This semester, students in READ 6329.10 were asked to contribute a post to this blog.
By M.R. Graham
We’ve been studying the stark differences between “real” reading and the reading students encounter on standardized tests. The former is exactly what the adjective suggests – real. It is the text students find in fiction, school books, comics, web articles, instruction manuals, menus, and instant messages. They interact with it in real situations, take meaning from it, and pass it back and forth among their peers. It is relevant to their lives. The latter is artificial, limited, used in enforced isolation, devoid of social context, used only in one situation far removed from “real” life. It is meaningless to the students, cannot be used or shared, and so they take no meaning from it.
And yet the latter is used to gauge students’ abilities with the former.
I hadn’t really thought about that before, but I should have.

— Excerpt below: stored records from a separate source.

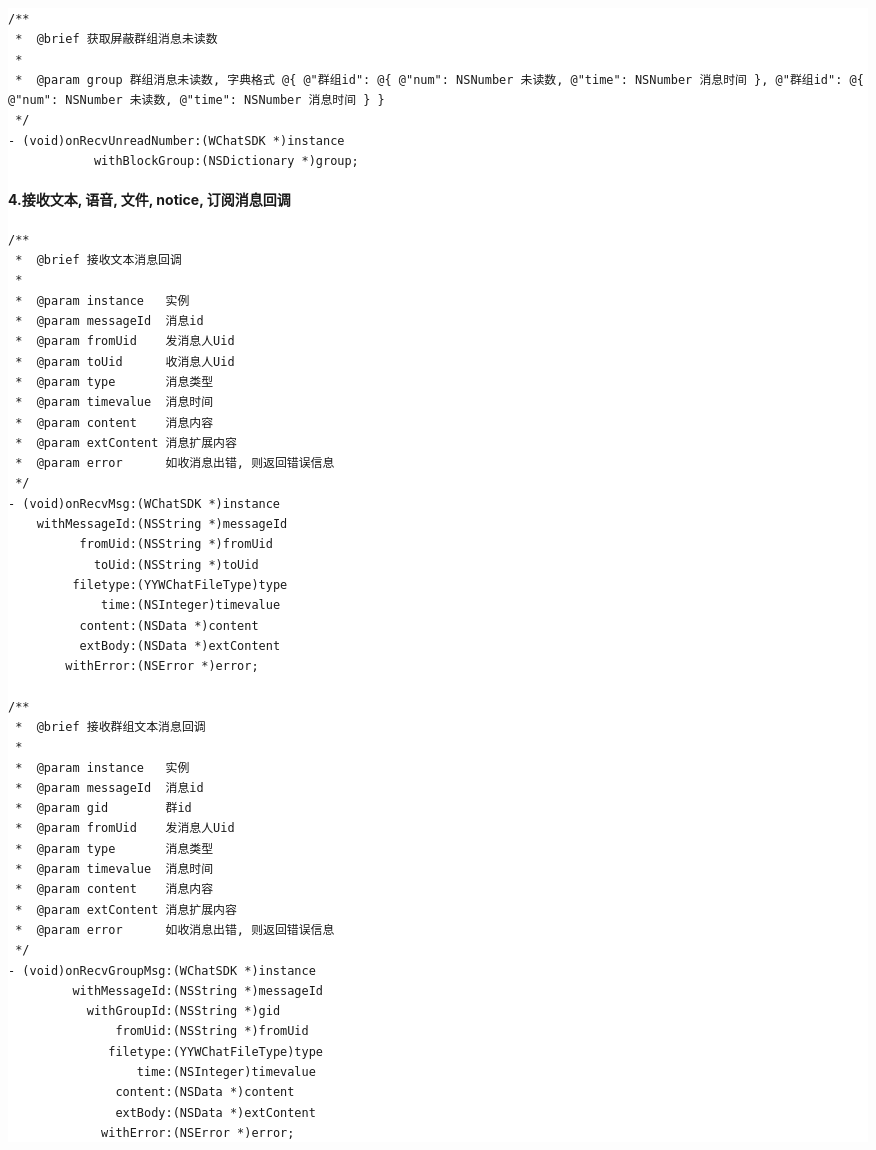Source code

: 	/**
	 *  @brief 获取屏蔽群组消息未读数
	 *
	 *  @param group 群组消息未读数, 字典格式 @{ @"群组id": @{ @"num": NSNumber 未读数, @"time": NSNumber 消息时间 }, @"群组id": @{ @"num": NSNumber 未读数, @"time": NSNumber 消息时间 } }
	 */
	- (void)onRecvUnreadNumber:(WChatSDK *)instance
	            withBlockGroup:(NSDictionary *)group;

#### 4.接收文本, 语音, 文件, notice, 订阅消息回调

	/**
	 *  @brief 接收文本消息回调
	 *
	 *  @param instance   实例
	 *  @param messageId  消息id
	 *  @param fromUid    发消息人Uid
	 *  @param toUid      收消息人Uid
	 *  @param type       消息类型
	 *  @param timevalue  消息时间
	 *  @param content    消息内容
	 *  @param extContent 消息扩展内容
	 *  @param error      如收消息出错, 则返回错误信息
	 */
	- (void)onRecvMsg:(WChatSDK *)instance
	    withMessageId:(NSString *)messageId
	          fromUid:(NSString *)fromUid
	            toUid:(NSString *)toUid
	         filetype:(YYWChatFileType)type
	             time:(NSInteger)timevalue
	          content:(NSData *)content
	          extBody:(NSData *)extContent
	        withError:(NSError *)error;

	/**
	 *  @brief 接收群组文本消息回调
	 *
	 *  @param instance   实例
	 *  @param messageId  消息id
	 *  @param gid        群id
	 *  @param fromUid    发消息人Uid
	 *  @param type       消息类型
	 *  @param timevalue  消息时间
	 *  @param content    消息内容
	 *  @param extContent 消息扩展内容
	 *  @param error      如收消息出错, 则返回错误信息
	 */
	- (void)onRecvGroupMsg:(WChatSDK *)instance
	         withMessageId:(NSString *)messageId
	           withGroupId:(NSString *)gid
	               fromUid:(NSString *)fromUid
	              filetype:(YYWChatFileType)type
	                  time:(NSInteger)timevalue
	               content:(NSData *)content
	               extBody:(NSData *)extContent
	             withError:(NSError *)error;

I always understood, even during my own time in grade school, that there were some things I read and retained and some things that went in one ear and out the other, and that the difference was that one mattered to me, and the other didn’t. I’ve always known that interesting text is easier to remember.
That’s not the whole of it, though. Even if I read something on a test that I find interesting, there is no reason for me to remember it, because I am strictly forbidden from discussing it. Why remember something you’ll never be allowed to use again? And why pay attention in the first place to something you don’t need or want to remember?

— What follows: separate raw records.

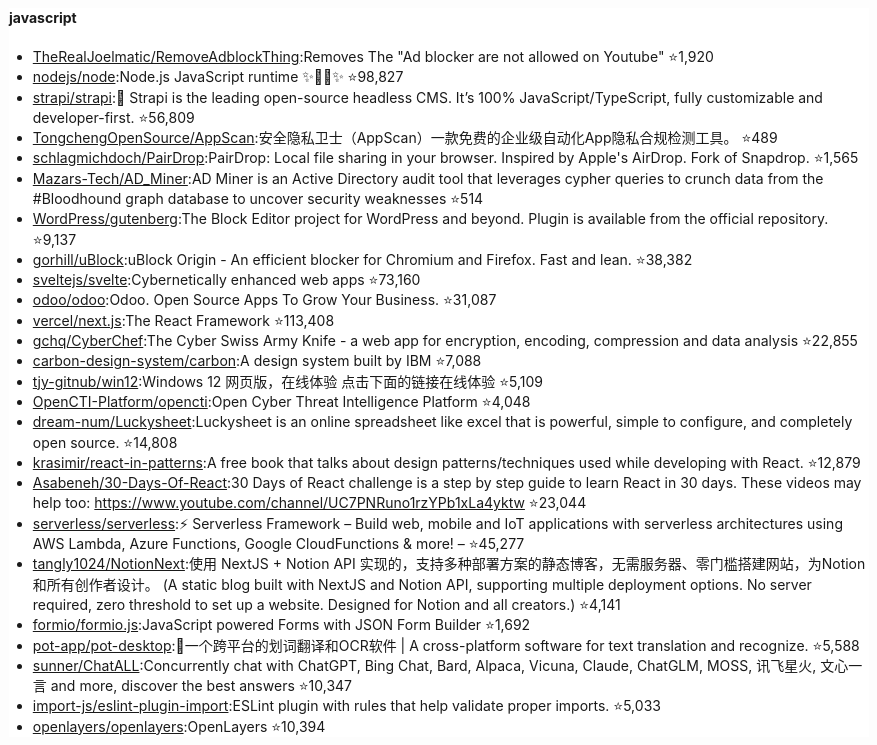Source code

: #### javascript
* [TheRealJoelmatic/RemoveAdblockThing](https://github.com/TheRealJoelmatic/RemoveAdblockThing):Removes The "Ad blocker are not allowed on Youtube" ⭐1,920
* [nodejs/node](https://github.com/nodejs/node):Node.js JavaScript runtime ✨🐢🚀✨ ⭐98,827
* [strapi/strapi](https://github.com/strapi/strapi):🚀 Strapi is the leading open-source headless CMS. It’s 100% JavaScript/TypeScript, fully customizable and developer-first. ⭐56,809
* [TongchengOpenSource/AppScan](https://github.com/TongchengOpenSource/AppScan):安全隐私卫士（AppScan）一款免费的企业级自动化App隐私合规检测工具。 ⭐489
* [schlagmichdoch/PairDrop](https://github.com/schlagmichdoch/PairDrop):PairDrop: Local file sharing in your browser. Inspired by Apple's AirDrop. Fork of Snapdrop. ⭐1,565
* [Mazars-Tech/AD_Miner](https://github.com/Mazars-Tech/AD_Miner):AD Miner is an Active Directory audit tool that leverages cypher queries to crunch data from the #Bloodhound graph database to uncover security weaknesses ⭐514
* [WordPress/gutenberg](https://github.com/WordPress/gutenberg):The Block Editor project for WordPress and beyond. Plugin is available from the official repository. ⭐9,137
* [gorhill/uBlock](https://github.com/gorhill/uBlock):uBlock Origin - An efficient blocker for Chromium and Firefox. Fast and lean. ⭐38,382
* [sveltejs/svelte](https://github.com/sveltejs/svelte):Cybernetically enhanced web apps ⭐73,160
* [odoo/odoo](https://github.com/odoo/odoo):Odoo. Open Source Apps To Grow Your Business. ⭐31,087
* [vercel/next.js](https://github.com/vercel/next.js):The React Framework ⭐113,408
* [gchq/CyberChef](https://github.com/gchq/CyberChef):The Cyber Swiss Army Knife - a web app for encryption, encoding, compression and data analysis ⭐22,855
* [carbon-design-system/carbon](https://github.com/carbon-design-system/carbon):A design system built by IBM ⭐7,088
* [tjy-gitnub/win12](https://github.com/tjy-gitnub/win12):Windows 12 网页版，在线体验 点击下面的链接在线体验 ⭐5,109
* [OpenCTI-Platform/opencti](https://github.com/OpenCTI-Platform/opencti):Open Cyber Threat Intelligence Platform ⭐4,048
* [dream-num/Luckysheet](https://github.com/dream-num/Luckysheet):Luckysheet is an online spreadsheet like excel that is powerful, simple to configure, and completely open source. ⭐14,808
* [krasimir/react-in-patterns](https://github.com/krasimir/react-in-patterns):A free book that talks about design patterns/techniques used while developing with React. ⭐12,879
* [Asabeneh/30-Days-Of-React](https://github.com/Asabeneh/30-Days-Of-React):30 Days of React challenge is a step by step guide to learn React in 30 days. These videos may help too: https://www.youtube.com/channel/UC7PNRuno1rzYPb1xLa4yktw ⭐23,044
* [serverless/serverless](https://github.com/serverless/serverless):⚡ Serverless Framework – Build web, mobile and IoT applications with serverless architectures using AWS Lambda, Azure Functions, Google CloudFunctions & more! – ⭐45,277
* [tangly1024/NotionNext](https://github.com/tangly1024/NotionNext):使用 NextJS + Notion API 实现的，支持多种部署方案的静态博客，无需服务器、零门槛搭建网站，为Notion和所有创作者设计。 (A static blog built with NextJS and Notion API, supporting multiple deployment options. No server required, zero threshold to set up a website. Designed for Notion and all creators.) ⭐4,141
* [formio/formio.js](https://github.com/formio/formio.js):JavaScript powered Forms with JSON Form Builder ⭐1,692
* [pot-app/pot-desktop](https://github.com/pot-app/pot-desktop):🌈一个跨平台的划词翻译和OCR软件 | A cross-platform software for text translation and recognize. ⭐5,588
* [sunner/ChatALL](https://github.com/sunner/ChatALL):Concurrently chat with ChatGPT, Bing Chat, Bard, Alpaca, Vicuna, Claude, ChatGLM, MOSS, 讯飞星火, 文心一言 and more, discover the best answers ⭐10,347
* [import-js/eslint-plugin-import](https://github.com/import-js/eslint-plugin-import):ESLint plugin with rules that help validate proper imports. ⭐5,033
* [openlayers/openlayers](https://github.com/openlayers/openlayers):OpenLayers ⭐10,394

To me, the most important difference between “real” reading and test reading is the social aspect. All real reading is done with the knowledge that it can be used again later. You can talk about it with friends or with teachers. You can show off your knowledge or ask questions about things you didn’t understand. You can laugh about a joke you picked up. You can place an order from a menu or compare prices or make absolutely sure you can safely take one more Tylenol for that headache you get every time standardized testing comes up. Those are reasons to pay attention. “Pick the best answer from among the following” is not.
I recently spoke with one of my many, many cousins. I had heard that he was doing very poorly in school, despite the fact that everyone knows he is brilliant, and his reading scores especially were on the decline. In fact, he was close to being labeled as struggling. He didn’t seem to be doing anything important, just mucking around on his iPad, so I felt justified in interrupting to ask what was going on. He asked me to come back later, because he was almost at a stopping point. He was reading The Brothers Karamazov. For fun. And later, he wanted to talk about it.